It looks like you want something like
SELECT to_char( your_date_column, your_format_mask ) FROM your_table ORDER BY your_date_column
In the SELECT list, you want to return a character string that represents the date in the preferred format. In the ORDER BY you want to order the actual date. Using standard EMP and DEPT tables, for example
SQL> ed Wrote file afiedt.buf 1 select to_char( hiredate, 'DD-MM-YYYY' ) 2 from emp, 3 dept 4 where emp.deptno = dept.deptno 5* order by hiredate SQL> / TO_CHAR(HI ---------- 17-12-1980 20-02-1981 22-02-1981 02-04-1981 01-05-1981 09-06-1981 08-09-1981 28-09-1981 17-11-1981 03-12-1981 03-12-1981 23-01-1982 19-04-1987 23-05-1987 14 rows selected.

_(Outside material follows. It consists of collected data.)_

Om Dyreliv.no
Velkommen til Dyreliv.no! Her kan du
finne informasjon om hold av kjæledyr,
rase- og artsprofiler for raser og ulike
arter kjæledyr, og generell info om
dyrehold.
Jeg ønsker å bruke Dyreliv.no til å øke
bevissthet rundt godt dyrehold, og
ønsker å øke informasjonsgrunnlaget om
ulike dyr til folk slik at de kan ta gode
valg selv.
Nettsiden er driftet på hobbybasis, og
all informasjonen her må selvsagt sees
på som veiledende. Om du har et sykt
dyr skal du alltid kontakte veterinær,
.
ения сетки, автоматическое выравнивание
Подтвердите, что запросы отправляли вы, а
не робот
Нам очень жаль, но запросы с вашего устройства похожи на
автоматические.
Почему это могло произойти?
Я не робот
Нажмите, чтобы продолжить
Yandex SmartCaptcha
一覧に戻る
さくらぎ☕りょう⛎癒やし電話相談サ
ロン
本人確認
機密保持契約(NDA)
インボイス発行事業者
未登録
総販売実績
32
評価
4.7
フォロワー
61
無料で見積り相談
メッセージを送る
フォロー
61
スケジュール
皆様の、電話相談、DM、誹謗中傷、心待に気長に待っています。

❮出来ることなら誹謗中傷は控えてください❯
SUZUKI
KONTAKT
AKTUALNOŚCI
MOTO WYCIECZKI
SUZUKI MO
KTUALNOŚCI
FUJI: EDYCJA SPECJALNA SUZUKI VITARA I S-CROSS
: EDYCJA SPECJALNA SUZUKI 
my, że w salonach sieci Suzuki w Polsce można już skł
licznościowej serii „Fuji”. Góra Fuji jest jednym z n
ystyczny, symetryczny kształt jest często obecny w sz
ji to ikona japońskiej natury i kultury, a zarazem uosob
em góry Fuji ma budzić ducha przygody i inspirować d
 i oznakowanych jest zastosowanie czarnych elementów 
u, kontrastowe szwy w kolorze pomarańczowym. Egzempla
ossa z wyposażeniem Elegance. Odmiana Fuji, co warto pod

If you added DISTINCT, the problem is that Oracle does not know that the function you are using (in this case TO_CHAR) provides a one-to-one comparison of the data in the table with the output data, for example, two different dates (October 1, 2010 10:15 : October 15 and October 1, 2010 11:45:50 PM) can generate the same character output, forcing Oracle to exclude one of the two lines "101-10-2010" but the two dates will be sorted differently. You can fix this problem by nesting your query and converting the string back to a date after executing DISTINCT and before executing ORDER BY
SQL> ed Wrote file afiedt.buf 1 select hire_date_str 2 from ( 3 select distinct to_char( hiredate, 'DD-MM-YYYY' ) hire_date_str 4 from emp, 5 dept 6 where emp.deptno = dept.deptno 7 ) 8* order by to_date(hire_date_str,'DD-MM-YYYY') SQL> / HIRE_DATE_ ---------- 17-12-1980 20-02-1981 22-02-1981 02-04-1981 01-05-1981 09-06-1981 08-09-1981 28-09-1981 17-11-1981 03-12-1981 23-01-1982 19-04-1987 23-05-1987 13 rows selected.